Torino Capital: nel 2018 calo del Pil potrebbe arrivare al 2,5%

Pubblicato il 10 gennaio 2018 da redazione

Cendas, carrello della spesa alle stelle

Secondo Torino Capital l’iperinflazione continuerà in ascesa

Caracas. – Le stime di Torino Capital segnalano che il Venezuela inizia il 2018 sul piede sbagliato. Secondo la banca d’affari “il paese attraversa la più grande contrazione economica che si sia mai registrata in America Latina e l’inflazione sta per diventare la più alta del mondo negli ultimi dieci anni.” Sul suo rapporto economico per il primo trimestre 2018, la banca d’affari prevede che il PIL del paese continuerà a diminuire e la sua contrazione essere di almeno il 2,5 per cento e l’inflazione potrebbe raggiungere il 10.554%.

L’economista e capo di Torino Capital, Francisco Rodríguez ha aggiunto che il paese non ha accesso ai mercati internazionali. E, inoltre, le sue forze politiche si trovano intrappolate in un punto morto dal quale non si vede via di uscita.

Il rapporto pone l’enfasi anche sul fatto che l’industria petrolifera venezuelana ha sofferto un collasso generale nel 2017 e le prospettive per il 2018 non sono delle migliori. E se a questo, gli si aggiungono gli effetti delle sanzioni economiche imposte dagli USA, non ci sono ragioni per essere ottimisti riguardo il futuro immediato.

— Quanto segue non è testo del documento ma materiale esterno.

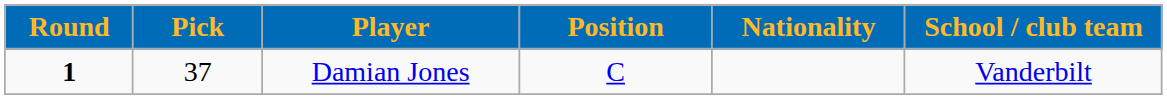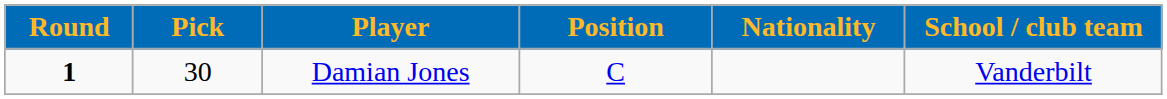Damian Jones | Pick: 37 -> 30
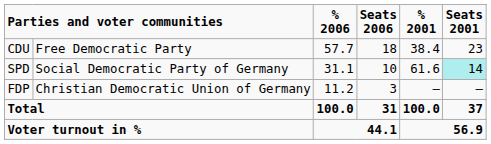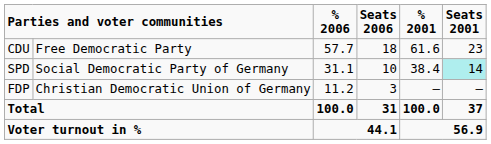CDU | % 2001: 38.4 -> 61.6
SPD | % 2001: 61.6 -> 38.4
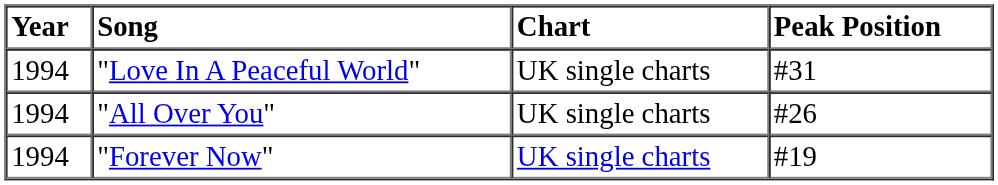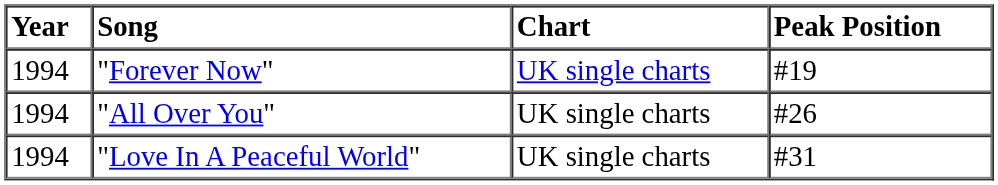rows swapped: "Forever Now" <-> "Love In A Peaceful World"
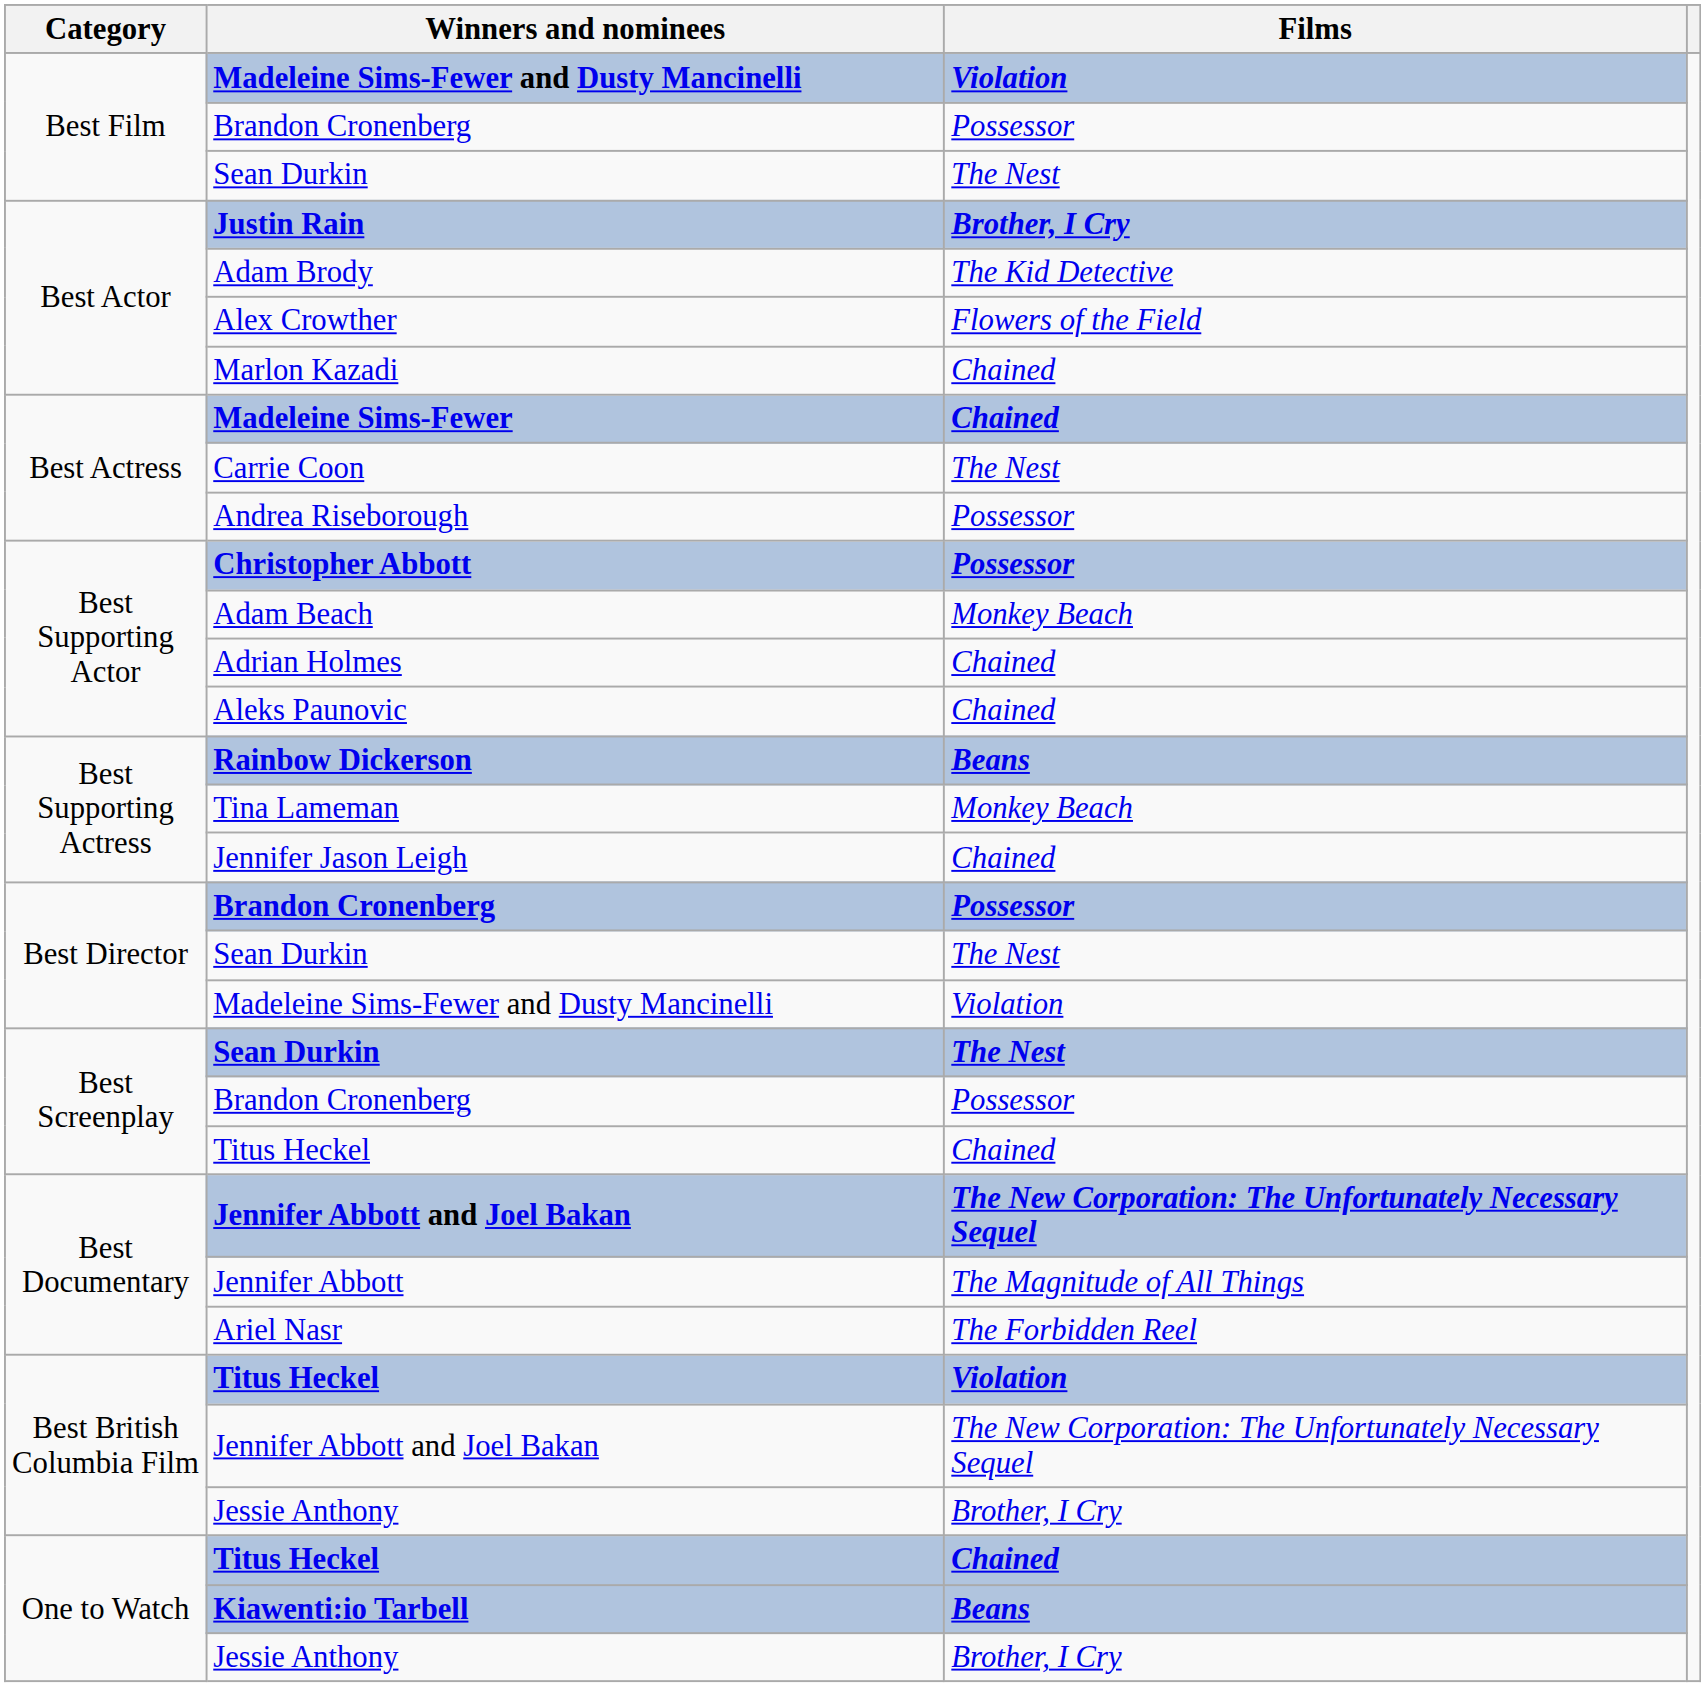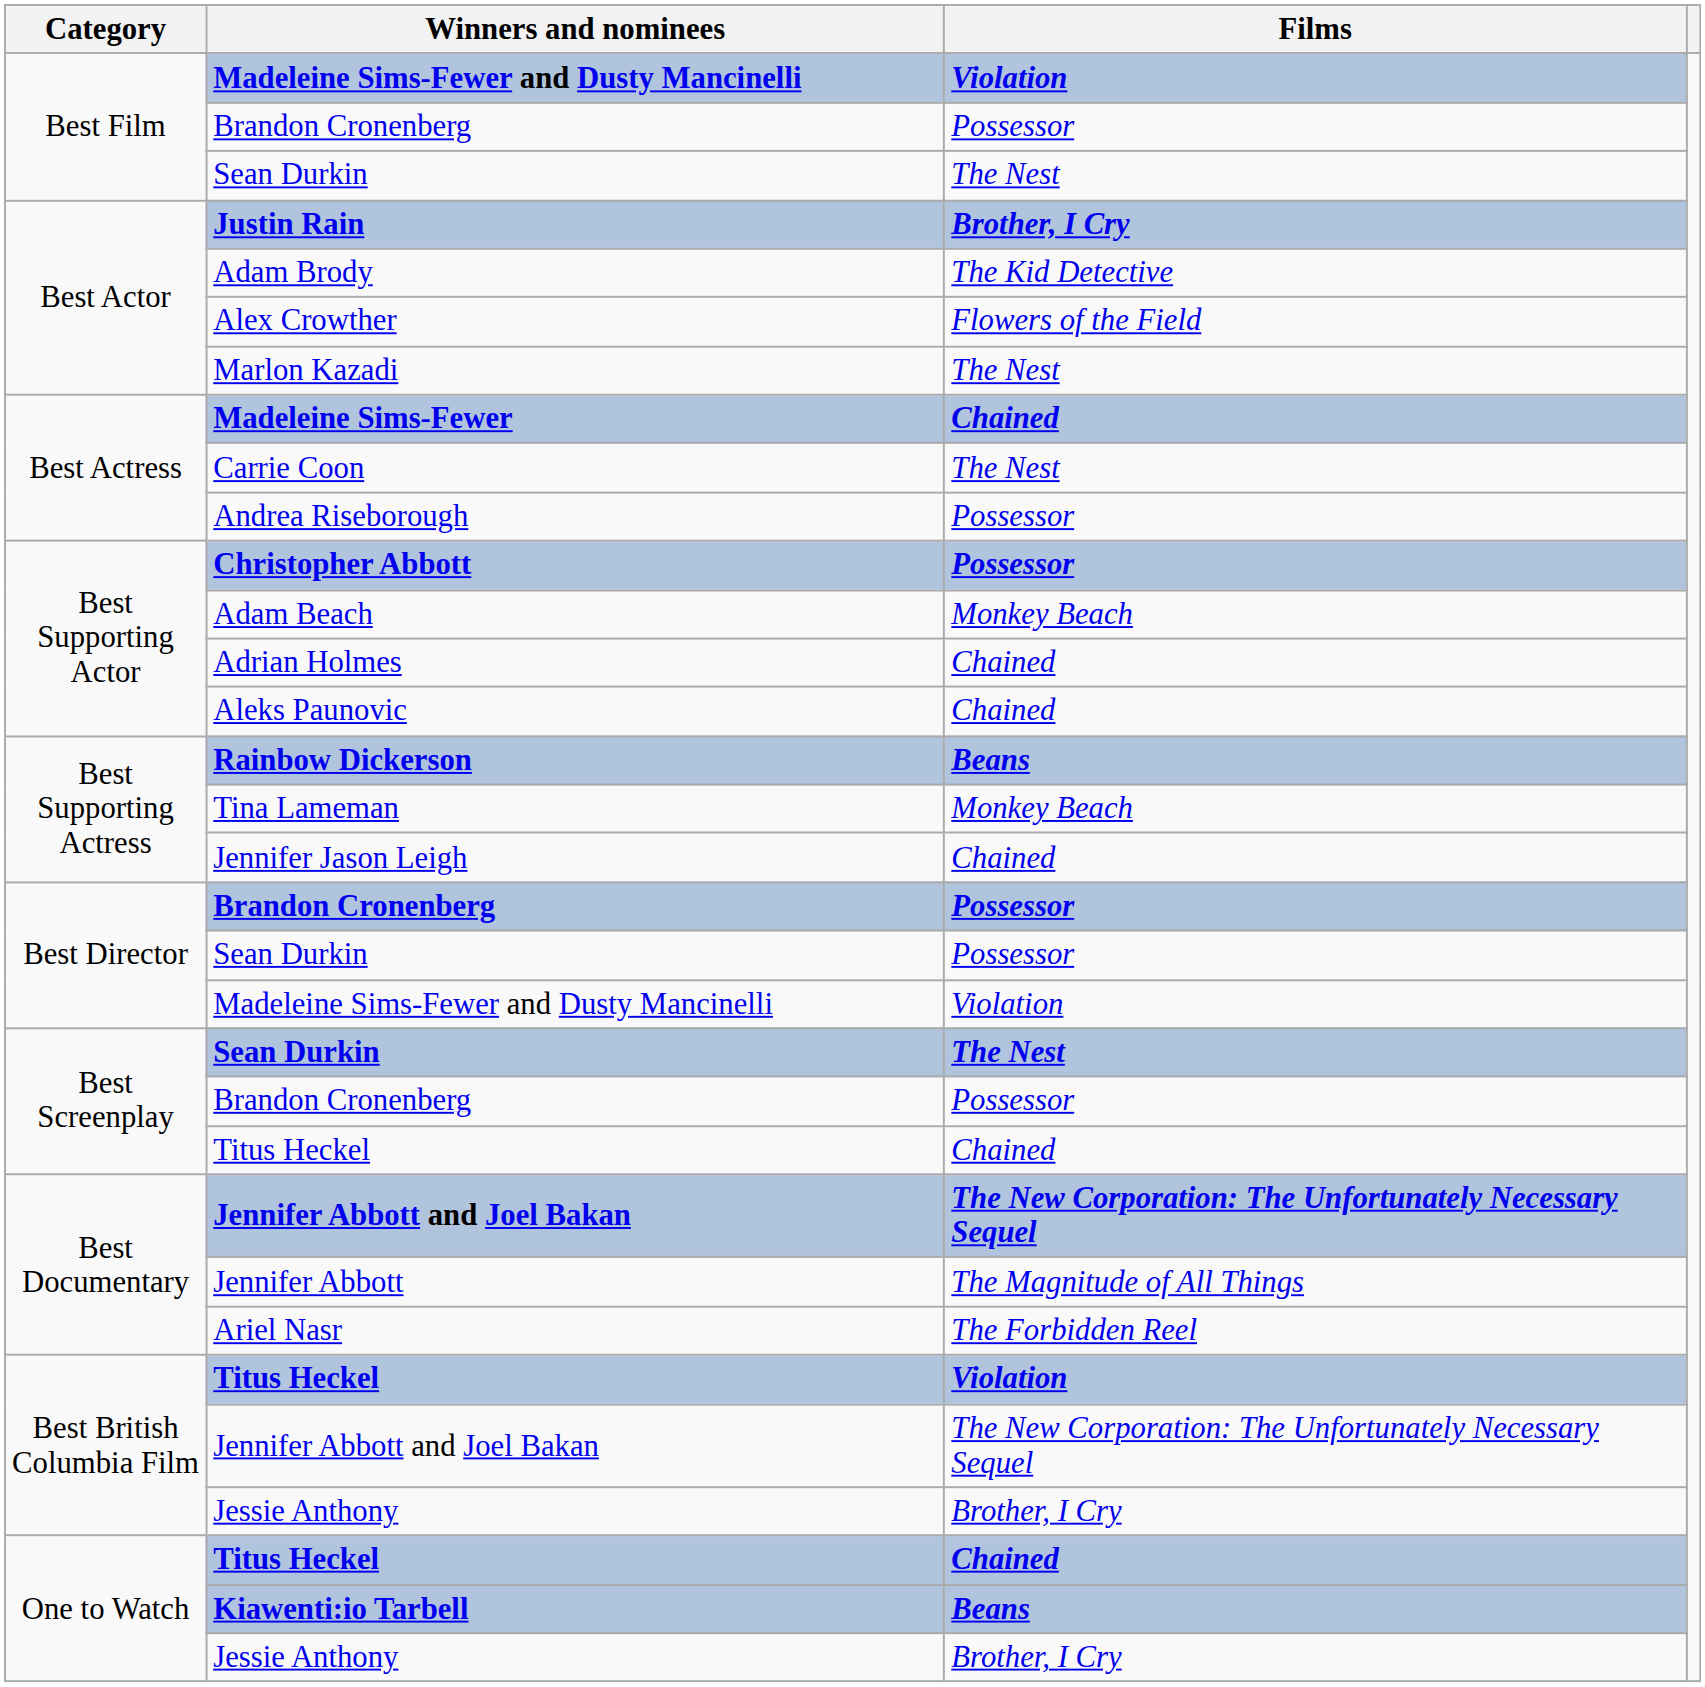Marlon Kazadi | Films: Chained -> The Nest
Best Director / Sean Durkin | Films: The Nest -> Possessor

Negli ultimi 5 anni, il Venezuela avrebbe dovuto esportare 964 mila barili giornalieri di petrolio. Ma non è stato così, la decrescita è continuata e nel 2017 si sono ricavati soltanto 27,8 miliardi di dollari invece di 44,2 miliardi. Inoltre, la sostituzione di alti incarichi in PDVSA, per via delle indagini per corruzione, con persone non qualificate nel settore, suggerisce che la situazione della statale non migliorerà.

Dunque, tutti fattori negativi che portano Torino Capital a prevedere che l’inflazione continuerà la corsa verso, addirittura, il 10.554%. Quindi, Il 1001% del 2017 sembra niente a confronto con le previsioni per quest’anno.

Per calcolare questa stima, la banca d’affari ha utilizzato la metodologia della Banca Centrale del Venezuela adottata dall’ente governativo nel 2014.

Ma precisa che si “sono buone ragioni per credere che la metodologia impiegata fino la metà del 2014, rifletta in modo più preciso i modelli di consumo di oggi”. Seguendola, però, l’inflazione per fine 2017 avrebbe raggiunto il 2.506%.

Prezzi del greggio e importazioni

Comunque, anche se le previsioni sono nere, “il calo nell’andamento economico del paese sarà attenuato per via dell’aumento dei prezzi del greggio.” Secondo Torino Capital, con un petrolio un po’ più caro e “il risparmio” generato dall’insolvenza di alcune obbligazioni con l’estero, ci sarebbe una modica eccedenza per il paese: $4,6 miliardi nel 2018 paragonati con i $7,0 del 2017. Quindi, le importazioni potrebbero godere di un leggero aumento.

Anche se un incremento nelle importazioni si associa normalmente con una crescita economica, l’iperinflazione purtroppo si incaricherà di incidere negativamente, perciò non si può pensare in un miglioramento. Il Pil calerà del 2,5%.

Secondo Torino Capital, soltanto un cambio politico nel 2019, ma associato alla modifica delle politiche economiche, potrebbe portare il paese verso una uscita dalla stasi.

Deficit e spesa pubblica

La banca d’affari ha calcolato che il deficit fiscale alla chiusura del 2017 è stato del 20,8%. E malgrado la spesa pubblica sia scesa dal 57% al 38% del PIL tra il 2014 e il 2017, gli introiti hanno avuto un collasso più marcato: dal 48% al 17% del PIL durante lo stesso periodo.

Insomma, i tagli alla spesa pubblica non sono stati sufficienti per ridurre il deficit.

La spesa pubblica del governo è scesa del 26,7 % durante i primi nove mesi del 2017, ma nel corso dgli ultimi tre mesi, è salita del 15,9%. I programmi di sussidio diretto del governo assegnati ad una parte della popolazione, hanno inciso su questo aumento.